Wywiady po meczu z Novą
Wywiad z Robertem Nazarewiczem i Krzysztofem Zającem po meczu z Novą Katowice.
Robert Nazarewicz (trener Kupczyka):
Mecz dobrze rozpoczął się dla nas. Objęliśmy prowadzenie 1:0. Mieliśmy takie założenie, żeby przyjmować rywala na własnej połowie i groźnie kontratakować i w pierwszej połowie nam się to udawało. Niestety straciliśmy jeszcze przed przerwą po głupim błędzie w defensywie gola wyrównującego, a do tego tuż po przerwie gola numer dwa i to pokrzyżowało nam plany kontynuacji taktyki z pierwszej połowy. Utrata trzeciego gola spowodowała, że nasze plany upadły całkowicie. Próbowaliśmy jeszcze zaatakować ale i to nam nie wyszło - rywal odskoczył na 1:4. W końcówce mieliśmy jeszcze kilka wyśmienitych okazji by przynajmniej zniwelować stratę bramkową.
Piotr Kwiecień (Futbol-Małopolska): - Czym górował zespół Novej nad pańską drużyną? Zwraca uwagę ogromna ilość strzałów oddanych przez przeciwnika.- Tak, zgadza się choć wynikało to przede wszystkim z tego, że przyjmowaliśmy przeciwnika na własnej połowie boiska. Nova na pewno była od nas lepiej przygotowana taktycznie, fizycznie rywalowi nie ustępowaliśmy. Rywal był także skuteczniejszy i nie popełniał tylu błędów w obronie.
- Jak zmotywuje pan swój zespół po tych trzech wysokich porażkach?
Myślę, że po blamażu w Poznaniu dziś podjęliśmy już walkę z przeciwnikiem. Nie zapominajmy, że Akademia i Nova do dwie najlepsze w Polsce drużyny.

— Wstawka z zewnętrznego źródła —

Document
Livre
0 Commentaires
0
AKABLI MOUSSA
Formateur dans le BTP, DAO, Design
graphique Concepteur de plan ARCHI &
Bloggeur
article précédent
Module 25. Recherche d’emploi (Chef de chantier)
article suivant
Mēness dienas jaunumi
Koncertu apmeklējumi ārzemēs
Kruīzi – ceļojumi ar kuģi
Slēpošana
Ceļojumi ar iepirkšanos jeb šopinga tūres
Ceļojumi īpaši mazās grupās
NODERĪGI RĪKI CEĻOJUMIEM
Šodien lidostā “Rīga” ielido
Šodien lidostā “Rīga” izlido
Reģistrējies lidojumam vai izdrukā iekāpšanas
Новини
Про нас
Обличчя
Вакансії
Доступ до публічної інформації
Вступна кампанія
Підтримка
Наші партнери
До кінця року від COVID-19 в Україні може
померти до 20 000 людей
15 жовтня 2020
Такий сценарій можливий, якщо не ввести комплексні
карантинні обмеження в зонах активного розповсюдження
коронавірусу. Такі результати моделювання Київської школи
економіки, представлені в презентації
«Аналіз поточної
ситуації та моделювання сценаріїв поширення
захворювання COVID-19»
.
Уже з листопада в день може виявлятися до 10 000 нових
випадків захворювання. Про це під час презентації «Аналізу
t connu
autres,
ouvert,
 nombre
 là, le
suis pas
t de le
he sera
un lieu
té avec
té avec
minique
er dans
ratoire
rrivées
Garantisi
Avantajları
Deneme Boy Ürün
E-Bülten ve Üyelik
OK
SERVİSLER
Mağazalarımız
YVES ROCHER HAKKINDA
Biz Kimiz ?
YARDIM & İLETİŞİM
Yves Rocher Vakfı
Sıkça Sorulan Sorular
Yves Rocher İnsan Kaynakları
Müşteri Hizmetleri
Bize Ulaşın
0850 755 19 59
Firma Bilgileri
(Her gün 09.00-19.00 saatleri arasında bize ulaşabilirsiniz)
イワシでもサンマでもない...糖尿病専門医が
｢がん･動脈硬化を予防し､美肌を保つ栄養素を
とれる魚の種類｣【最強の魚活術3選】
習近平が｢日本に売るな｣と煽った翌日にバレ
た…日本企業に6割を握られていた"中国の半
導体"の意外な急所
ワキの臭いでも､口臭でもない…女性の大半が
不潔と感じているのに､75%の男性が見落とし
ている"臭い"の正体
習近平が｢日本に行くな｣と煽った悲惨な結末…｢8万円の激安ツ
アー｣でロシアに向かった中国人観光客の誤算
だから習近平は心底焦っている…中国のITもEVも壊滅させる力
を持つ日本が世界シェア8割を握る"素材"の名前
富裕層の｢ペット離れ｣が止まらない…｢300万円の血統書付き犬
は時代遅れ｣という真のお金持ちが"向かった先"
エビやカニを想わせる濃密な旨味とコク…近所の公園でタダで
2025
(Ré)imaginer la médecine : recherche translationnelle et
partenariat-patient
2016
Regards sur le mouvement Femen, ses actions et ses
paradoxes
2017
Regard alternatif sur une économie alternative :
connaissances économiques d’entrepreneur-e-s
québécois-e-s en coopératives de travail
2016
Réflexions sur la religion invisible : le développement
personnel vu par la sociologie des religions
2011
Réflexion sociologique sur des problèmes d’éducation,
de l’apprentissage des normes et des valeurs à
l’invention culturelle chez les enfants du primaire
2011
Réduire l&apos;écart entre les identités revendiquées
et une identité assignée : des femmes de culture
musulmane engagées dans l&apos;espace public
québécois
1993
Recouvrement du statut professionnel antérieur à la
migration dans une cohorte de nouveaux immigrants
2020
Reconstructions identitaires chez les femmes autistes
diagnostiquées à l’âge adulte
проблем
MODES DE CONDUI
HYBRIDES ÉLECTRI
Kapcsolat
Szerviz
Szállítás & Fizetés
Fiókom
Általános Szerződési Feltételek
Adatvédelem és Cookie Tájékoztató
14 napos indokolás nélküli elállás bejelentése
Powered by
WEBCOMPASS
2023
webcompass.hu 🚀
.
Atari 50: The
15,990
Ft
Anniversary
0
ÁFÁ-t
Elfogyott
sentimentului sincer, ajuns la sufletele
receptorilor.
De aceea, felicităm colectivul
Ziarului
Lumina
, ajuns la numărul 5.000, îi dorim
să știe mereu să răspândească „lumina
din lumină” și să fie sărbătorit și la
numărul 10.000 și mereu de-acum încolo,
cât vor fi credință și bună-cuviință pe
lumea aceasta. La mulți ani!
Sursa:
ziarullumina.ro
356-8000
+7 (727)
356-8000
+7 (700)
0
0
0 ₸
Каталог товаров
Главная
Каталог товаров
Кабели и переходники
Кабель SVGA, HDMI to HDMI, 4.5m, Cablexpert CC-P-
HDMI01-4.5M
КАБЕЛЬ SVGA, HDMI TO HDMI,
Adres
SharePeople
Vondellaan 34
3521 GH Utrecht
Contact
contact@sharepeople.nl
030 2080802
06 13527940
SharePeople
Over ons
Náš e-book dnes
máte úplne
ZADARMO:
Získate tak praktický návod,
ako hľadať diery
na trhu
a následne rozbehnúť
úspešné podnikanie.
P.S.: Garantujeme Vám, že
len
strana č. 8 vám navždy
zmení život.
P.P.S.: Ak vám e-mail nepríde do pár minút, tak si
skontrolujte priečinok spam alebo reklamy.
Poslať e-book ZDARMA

Nam pozostaje otrząsnąć się po tych porażkach bo już w piątek wieczorem czeka nas kolejne ciężkie spotkanie w Szczecinie z Pogonią i chcąc pozostać w Ekstraklasie musimy w końcu zacząć gromadzić punkty.
- Proszę ocenić przydatność zimowych nabytków Kupczyka Darkomp. Najbardziej wyrazistą postacią wydaje się być Krzysztof Zając?
Krzysiek w trzech meczach zdobył trzy gole. To na pewno wyróżnia go wśród pozyskanych zawodników. Niemniej jednak ten piłkarz wciąż potrzebuje czasu by wkomponować się w zespół. Nie było go za wiele w przerwie zimowej i myślę, że z meczu na mecz będzie spisywał się coraz lepiej. Dziś błysnął także Paweł Kępa, który choć krótko przebywał na boisku, zdołał wpisać się na listę strzelców. Są także Wojciech Salamon i Marcin Pituła. Ci dwaj zawodnicy także będą powoli wprowadzani do zespołu. Nie da się tego uczynić tak od razu. Przydatność tych piłkarzy ocenić będzie można po zakończeniu bieżącej rundy.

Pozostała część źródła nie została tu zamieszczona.